[Records excerpted from a collection]
____________
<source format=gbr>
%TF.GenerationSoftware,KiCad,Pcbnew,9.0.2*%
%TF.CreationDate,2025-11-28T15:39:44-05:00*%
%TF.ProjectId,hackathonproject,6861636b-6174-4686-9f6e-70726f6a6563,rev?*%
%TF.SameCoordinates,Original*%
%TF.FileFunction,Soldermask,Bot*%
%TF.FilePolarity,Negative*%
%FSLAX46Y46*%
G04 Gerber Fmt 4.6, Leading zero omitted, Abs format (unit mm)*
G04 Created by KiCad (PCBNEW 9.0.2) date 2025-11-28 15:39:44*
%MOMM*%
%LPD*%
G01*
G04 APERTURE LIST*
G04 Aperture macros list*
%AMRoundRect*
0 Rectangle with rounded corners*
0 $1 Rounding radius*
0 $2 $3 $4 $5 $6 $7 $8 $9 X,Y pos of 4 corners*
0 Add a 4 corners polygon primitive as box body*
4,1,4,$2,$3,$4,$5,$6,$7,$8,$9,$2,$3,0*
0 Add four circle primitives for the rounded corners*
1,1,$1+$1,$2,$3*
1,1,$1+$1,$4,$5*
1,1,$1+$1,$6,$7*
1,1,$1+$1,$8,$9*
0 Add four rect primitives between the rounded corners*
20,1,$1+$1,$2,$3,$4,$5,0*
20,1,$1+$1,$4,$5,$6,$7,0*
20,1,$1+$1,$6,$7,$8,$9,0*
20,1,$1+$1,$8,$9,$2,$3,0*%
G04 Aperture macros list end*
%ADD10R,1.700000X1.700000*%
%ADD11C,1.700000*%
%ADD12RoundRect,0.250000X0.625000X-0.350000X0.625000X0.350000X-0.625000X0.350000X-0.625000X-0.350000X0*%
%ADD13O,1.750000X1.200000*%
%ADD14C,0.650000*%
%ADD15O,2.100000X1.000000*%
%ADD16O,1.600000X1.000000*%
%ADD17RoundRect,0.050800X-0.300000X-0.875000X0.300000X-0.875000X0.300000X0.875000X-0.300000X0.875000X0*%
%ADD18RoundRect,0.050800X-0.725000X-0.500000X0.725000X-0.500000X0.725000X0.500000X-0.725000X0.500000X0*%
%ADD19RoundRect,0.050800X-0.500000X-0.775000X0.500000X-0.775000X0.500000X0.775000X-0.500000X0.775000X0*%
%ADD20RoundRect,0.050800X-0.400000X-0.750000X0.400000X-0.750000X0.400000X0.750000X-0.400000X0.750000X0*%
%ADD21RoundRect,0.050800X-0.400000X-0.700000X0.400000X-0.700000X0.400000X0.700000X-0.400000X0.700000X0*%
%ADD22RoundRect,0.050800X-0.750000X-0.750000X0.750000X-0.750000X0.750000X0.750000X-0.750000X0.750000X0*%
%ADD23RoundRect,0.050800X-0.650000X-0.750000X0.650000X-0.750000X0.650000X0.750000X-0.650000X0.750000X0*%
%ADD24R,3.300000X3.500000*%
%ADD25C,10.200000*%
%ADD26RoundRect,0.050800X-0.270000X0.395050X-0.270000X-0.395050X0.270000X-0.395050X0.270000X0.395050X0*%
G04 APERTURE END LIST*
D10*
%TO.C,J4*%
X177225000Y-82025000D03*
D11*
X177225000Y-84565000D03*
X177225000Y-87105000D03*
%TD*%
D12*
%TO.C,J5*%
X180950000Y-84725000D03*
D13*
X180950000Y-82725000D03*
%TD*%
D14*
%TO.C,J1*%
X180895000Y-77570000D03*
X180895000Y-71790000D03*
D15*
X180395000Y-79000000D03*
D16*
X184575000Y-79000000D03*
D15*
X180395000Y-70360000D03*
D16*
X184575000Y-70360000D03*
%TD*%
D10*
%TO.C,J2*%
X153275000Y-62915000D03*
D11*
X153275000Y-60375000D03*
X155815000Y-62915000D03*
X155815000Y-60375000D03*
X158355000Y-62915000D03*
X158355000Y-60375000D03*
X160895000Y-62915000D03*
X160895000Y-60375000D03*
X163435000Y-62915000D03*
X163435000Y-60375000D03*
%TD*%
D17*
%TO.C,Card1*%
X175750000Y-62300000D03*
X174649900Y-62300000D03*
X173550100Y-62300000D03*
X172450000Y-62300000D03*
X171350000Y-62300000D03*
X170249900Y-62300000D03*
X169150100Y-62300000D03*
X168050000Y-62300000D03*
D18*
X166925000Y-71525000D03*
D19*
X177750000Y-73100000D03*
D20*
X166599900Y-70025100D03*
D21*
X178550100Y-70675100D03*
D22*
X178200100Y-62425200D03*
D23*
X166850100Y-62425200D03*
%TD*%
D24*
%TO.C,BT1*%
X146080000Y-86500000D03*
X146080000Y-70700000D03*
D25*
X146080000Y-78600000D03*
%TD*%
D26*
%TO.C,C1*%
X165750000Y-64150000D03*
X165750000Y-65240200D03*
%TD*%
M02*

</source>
____________
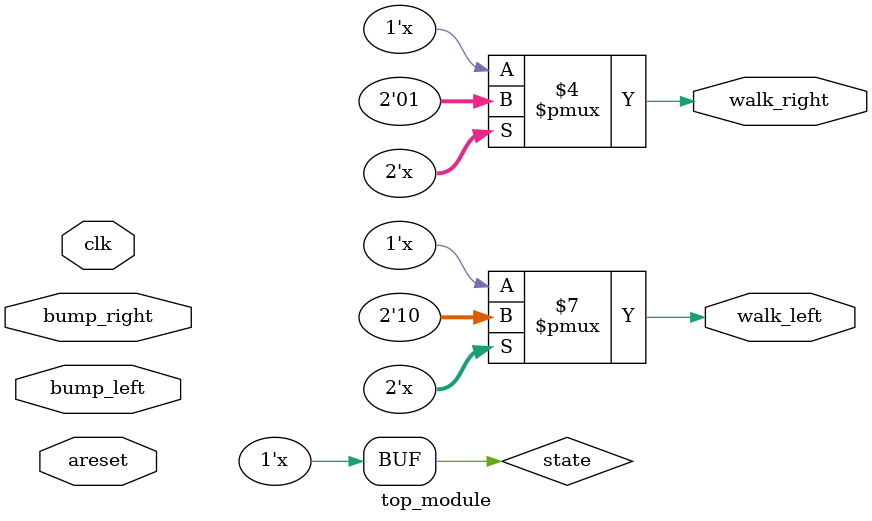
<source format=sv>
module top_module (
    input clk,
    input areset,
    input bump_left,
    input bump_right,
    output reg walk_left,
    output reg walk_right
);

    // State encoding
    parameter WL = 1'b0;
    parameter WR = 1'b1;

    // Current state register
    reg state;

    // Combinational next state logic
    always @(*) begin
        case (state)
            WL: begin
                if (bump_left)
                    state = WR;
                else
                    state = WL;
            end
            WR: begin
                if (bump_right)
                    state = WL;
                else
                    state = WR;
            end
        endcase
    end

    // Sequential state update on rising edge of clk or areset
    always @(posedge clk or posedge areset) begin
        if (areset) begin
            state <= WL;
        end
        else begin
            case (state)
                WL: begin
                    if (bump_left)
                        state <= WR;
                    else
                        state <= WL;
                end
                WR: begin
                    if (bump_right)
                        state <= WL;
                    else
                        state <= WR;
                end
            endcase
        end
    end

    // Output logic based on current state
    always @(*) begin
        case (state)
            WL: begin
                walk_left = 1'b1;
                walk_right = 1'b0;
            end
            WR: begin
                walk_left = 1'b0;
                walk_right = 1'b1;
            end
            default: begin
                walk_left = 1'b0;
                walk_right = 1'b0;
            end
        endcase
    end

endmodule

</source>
____________
#### [Task to carry out]
Find the word "primitives" in the entries, and copy every line it shows up in.

#### [Task result]
0 Add four circle primitives for the rounded corners*
0 Add four rect primitives between the rounded corners*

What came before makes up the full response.